WHAT YOU SHOULD DO: Reproduce the lines below word for word, starting with the first line and going on through the line that contains "Module (Earned Wages Access)".

RECORDS SUPPLIED:
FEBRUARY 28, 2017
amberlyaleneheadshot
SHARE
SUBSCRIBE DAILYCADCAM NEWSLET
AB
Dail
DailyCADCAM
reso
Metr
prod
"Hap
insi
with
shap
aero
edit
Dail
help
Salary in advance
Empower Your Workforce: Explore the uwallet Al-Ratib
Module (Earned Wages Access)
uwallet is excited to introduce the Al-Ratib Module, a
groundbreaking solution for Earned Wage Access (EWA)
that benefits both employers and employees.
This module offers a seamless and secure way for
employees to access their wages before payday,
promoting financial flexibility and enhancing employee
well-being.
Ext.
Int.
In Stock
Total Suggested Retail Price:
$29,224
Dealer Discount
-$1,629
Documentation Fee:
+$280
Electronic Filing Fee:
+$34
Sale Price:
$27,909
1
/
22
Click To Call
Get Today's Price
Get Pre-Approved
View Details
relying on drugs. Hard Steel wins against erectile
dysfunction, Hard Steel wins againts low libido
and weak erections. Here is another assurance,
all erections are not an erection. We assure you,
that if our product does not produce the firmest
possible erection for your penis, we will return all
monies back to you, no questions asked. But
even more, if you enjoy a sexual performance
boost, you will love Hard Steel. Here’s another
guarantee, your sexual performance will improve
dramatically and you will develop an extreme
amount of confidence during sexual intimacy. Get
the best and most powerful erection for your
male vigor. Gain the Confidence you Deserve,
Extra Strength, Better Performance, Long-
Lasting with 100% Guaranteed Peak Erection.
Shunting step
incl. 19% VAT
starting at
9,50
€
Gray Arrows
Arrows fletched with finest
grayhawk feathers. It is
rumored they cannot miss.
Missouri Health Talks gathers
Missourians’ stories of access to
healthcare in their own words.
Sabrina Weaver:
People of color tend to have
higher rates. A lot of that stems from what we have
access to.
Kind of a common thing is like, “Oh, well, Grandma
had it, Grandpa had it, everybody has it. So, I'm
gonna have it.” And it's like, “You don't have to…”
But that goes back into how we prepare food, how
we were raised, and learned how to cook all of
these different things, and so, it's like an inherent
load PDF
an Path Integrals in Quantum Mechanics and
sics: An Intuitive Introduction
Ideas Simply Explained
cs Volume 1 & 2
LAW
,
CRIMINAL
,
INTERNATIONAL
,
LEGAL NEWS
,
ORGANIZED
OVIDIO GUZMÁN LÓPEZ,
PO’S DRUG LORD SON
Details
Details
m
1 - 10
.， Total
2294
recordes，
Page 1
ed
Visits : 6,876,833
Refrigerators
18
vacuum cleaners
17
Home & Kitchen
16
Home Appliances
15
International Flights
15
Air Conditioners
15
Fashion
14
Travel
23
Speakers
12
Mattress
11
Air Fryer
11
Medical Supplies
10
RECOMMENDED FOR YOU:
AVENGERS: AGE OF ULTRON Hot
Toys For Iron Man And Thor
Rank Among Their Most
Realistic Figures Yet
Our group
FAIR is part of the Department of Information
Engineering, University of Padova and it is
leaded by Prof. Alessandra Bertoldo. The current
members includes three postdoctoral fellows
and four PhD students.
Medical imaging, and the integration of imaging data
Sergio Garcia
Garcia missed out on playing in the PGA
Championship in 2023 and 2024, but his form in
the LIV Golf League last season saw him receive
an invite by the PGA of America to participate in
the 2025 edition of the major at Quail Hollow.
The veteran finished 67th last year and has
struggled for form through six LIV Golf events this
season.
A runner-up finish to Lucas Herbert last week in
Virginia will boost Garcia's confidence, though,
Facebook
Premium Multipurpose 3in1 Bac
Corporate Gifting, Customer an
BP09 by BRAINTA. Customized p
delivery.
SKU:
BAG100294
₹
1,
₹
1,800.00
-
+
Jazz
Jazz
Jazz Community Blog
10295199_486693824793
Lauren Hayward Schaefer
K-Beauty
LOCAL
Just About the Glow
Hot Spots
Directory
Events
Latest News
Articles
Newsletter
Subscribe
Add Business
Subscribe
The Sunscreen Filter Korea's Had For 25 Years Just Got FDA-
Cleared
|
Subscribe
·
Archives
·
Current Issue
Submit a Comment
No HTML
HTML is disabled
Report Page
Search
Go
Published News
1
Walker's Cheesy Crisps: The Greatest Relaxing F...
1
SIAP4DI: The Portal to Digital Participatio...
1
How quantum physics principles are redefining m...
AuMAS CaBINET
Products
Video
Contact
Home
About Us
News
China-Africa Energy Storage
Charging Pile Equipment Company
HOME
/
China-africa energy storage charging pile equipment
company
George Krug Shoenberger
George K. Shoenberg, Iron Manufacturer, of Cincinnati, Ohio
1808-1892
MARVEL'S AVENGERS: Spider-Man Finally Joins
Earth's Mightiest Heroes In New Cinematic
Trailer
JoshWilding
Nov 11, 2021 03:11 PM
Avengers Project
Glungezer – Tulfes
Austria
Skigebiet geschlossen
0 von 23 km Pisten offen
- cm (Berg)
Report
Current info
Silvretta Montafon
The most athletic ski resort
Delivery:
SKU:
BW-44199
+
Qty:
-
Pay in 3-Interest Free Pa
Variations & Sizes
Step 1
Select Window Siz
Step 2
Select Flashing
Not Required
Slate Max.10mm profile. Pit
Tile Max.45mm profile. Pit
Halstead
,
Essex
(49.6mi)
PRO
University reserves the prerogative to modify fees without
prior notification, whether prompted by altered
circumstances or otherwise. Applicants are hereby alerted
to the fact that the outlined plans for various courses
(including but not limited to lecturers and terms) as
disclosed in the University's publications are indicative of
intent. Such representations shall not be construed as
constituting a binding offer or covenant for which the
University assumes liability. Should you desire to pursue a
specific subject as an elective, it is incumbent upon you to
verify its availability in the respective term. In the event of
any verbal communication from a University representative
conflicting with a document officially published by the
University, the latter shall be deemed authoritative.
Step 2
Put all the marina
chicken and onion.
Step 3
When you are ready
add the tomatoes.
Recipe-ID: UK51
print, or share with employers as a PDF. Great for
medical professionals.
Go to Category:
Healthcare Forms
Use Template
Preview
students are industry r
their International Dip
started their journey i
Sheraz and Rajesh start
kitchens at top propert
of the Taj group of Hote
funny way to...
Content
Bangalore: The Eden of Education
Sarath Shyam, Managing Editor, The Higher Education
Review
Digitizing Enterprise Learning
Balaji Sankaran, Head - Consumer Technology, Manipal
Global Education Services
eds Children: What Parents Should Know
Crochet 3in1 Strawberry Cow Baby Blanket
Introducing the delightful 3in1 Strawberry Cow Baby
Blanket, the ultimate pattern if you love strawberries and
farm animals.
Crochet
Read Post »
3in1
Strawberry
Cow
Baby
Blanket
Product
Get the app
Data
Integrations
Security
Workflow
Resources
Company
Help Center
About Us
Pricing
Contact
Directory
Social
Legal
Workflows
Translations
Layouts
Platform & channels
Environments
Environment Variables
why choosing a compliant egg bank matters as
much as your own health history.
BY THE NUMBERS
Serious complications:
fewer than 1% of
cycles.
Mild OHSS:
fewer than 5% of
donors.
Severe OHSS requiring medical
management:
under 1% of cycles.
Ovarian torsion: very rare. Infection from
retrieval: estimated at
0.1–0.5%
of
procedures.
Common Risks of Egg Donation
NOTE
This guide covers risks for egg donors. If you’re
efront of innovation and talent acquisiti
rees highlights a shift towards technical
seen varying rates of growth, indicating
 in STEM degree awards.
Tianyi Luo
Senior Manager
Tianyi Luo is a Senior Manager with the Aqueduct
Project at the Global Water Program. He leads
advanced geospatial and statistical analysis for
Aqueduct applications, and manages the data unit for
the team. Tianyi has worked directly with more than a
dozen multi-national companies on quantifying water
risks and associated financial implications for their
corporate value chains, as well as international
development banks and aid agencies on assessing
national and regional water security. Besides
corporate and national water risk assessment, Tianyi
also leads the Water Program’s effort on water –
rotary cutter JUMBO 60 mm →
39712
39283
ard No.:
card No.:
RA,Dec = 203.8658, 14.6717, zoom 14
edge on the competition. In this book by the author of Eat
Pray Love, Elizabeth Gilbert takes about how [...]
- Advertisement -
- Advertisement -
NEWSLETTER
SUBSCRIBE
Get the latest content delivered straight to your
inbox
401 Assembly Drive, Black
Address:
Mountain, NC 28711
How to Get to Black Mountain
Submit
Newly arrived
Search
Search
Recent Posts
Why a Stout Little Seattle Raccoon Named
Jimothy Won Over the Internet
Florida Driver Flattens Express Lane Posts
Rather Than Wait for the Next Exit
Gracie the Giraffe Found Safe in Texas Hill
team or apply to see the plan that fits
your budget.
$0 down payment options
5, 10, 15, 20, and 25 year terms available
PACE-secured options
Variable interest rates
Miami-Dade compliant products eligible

WRITTEN SOLUTION:
FEBRUARY 28, 2017
amberlyaleneheadshot
SHARE
SUBSCRIBE DAILYCADCAM NEWSLET
AB
Dail
DailyCADCAM
reso
Metr
prod
"Hap
insi
with
shap
aero
edit
Dail
help
Salary in advance
Empower Your Workforce: Explore the uwallet Al-Ratib
Module (Earned Wages Access)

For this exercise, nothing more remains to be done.